Exercise requirements
List every term that the warrant amendment defines by placing it in quotation marks within parentheses.

Supplied passage
★ ★ ★ ★ ★ ★ ★

[FORMOF AMENDMENT TO WARRANTS] ENER-CORE,INC. Amendmentto Warrant(s)
Exhibit 4.1
[FORM OF AMENDMENT TO WARRANTS]
ENER-CORE, INC.
Amendment to Warrant(s)
This AMENDMENT TO WARRANt(S) (this “Amendment”) is furnished to you, [HOLDER] (the “Holder”), pursuant to Section 9 of that certain warrant or those certain warrants, as appropriate, to purchase certain shares of the common stock, par value $0.0001 per share (the “Common Stock”), of Ener-Core, Inc., a Delaware corporation (the “Company”), referenced on Schedule A hereto, as may be amended from time to time (the “Warrants” and each, a “Warrant”). Capitalized terms used herein and not otherwise defined have the meanings assigned to them in the Warrants.
RECITALS
WHEREAS, pursuant to Section 9 of the Warrant(s), the written consent of the Holder is required to amend or waive any provision of the Warrant(s); and
WHEREAS, the Company and the Holder desire to amend the Warrant(s) as set forth below to be effective as of the date hereof.
AGREEMENT
NOW, THEREFORE, in consideration of the mutual covenants herein contained and other good and valuable consideration, the receipt and sufficiency of which are hereby acknowledged, the parties, intending to be legally bound, agree as follows:
1. Adjustment to Exercise Price. The exercise price of the Warrant(s) is hereby adjusted to $4.00 per share.

★ ★ ★ ★ ★ ★ ★

Supplied information
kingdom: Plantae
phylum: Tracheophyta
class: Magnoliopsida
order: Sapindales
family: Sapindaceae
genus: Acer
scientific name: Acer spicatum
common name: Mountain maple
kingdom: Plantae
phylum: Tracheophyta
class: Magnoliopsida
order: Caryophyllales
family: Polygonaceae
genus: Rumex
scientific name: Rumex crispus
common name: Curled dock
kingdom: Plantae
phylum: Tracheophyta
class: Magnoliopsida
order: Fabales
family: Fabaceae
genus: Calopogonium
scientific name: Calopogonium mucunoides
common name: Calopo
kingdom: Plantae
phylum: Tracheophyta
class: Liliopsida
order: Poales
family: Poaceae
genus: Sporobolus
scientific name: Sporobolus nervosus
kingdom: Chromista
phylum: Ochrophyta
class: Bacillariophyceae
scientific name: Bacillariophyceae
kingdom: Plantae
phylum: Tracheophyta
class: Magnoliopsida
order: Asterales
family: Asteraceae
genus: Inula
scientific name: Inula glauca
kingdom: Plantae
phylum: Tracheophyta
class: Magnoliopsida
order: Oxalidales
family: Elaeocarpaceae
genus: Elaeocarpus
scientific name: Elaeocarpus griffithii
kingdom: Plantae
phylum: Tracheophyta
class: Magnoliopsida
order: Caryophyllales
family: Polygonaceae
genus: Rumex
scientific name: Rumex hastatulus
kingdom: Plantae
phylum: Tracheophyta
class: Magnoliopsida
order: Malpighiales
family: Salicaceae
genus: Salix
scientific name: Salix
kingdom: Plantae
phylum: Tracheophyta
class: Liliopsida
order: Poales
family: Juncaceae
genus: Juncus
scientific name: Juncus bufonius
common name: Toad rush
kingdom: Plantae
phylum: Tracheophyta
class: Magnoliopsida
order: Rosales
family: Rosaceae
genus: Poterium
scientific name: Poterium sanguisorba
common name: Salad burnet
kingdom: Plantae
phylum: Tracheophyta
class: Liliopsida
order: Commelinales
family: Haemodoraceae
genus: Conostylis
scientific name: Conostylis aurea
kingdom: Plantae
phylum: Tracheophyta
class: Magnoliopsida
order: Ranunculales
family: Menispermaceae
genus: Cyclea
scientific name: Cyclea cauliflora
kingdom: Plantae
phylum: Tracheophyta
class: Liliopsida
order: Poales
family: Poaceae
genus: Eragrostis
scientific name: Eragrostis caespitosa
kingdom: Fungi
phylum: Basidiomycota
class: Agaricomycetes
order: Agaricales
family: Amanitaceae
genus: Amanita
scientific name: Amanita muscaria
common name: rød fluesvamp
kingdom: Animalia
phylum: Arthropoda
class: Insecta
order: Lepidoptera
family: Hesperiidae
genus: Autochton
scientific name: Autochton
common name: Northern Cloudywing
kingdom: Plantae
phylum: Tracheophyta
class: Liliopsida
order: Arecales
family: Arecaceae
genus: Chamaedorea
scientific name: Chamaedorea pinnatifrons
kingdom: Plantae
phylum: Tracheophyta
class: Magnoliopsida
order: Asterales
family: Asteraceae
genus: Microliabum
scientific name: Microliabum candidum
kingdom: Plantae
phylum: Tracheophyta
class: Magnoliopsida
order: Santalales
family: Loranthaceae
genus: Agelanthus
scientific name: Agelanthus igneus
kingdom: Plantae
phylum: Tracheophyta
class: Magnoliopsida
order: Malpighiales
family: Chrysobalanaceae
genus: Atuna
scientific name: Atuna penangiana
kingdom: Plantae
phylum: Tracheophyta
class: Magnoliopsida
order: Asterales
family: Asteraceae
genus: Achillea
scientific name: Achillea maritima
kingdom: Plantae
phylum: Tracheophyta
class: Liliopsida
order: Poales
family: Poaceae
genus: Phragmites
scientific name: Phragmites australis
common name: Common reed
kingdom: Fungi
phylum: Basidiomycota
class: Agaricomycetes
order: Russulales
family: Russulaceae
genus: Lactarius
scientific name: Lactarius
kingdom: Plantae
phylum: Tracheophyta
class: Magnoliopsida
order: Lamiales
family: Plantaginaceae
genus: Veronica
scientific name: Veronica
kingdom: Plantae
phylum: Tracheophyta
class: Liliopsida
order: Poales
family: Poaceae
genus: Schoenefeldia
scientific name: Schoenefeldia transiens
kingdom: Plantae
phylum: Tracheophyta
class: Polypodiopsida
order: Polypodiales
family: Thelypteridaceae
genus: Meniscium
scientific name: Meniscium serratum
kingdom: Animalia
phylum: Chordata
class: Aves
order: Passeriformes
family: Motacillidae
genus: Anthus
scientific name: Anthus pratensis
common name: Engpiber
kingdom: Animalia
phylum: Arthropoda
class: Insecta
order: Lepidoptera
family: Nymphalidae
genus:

★ ★ ★ ★ ★ ★ ★

Solution for this exercise
Amendment
Holder
Common Stock
Company
Warrants
Warrant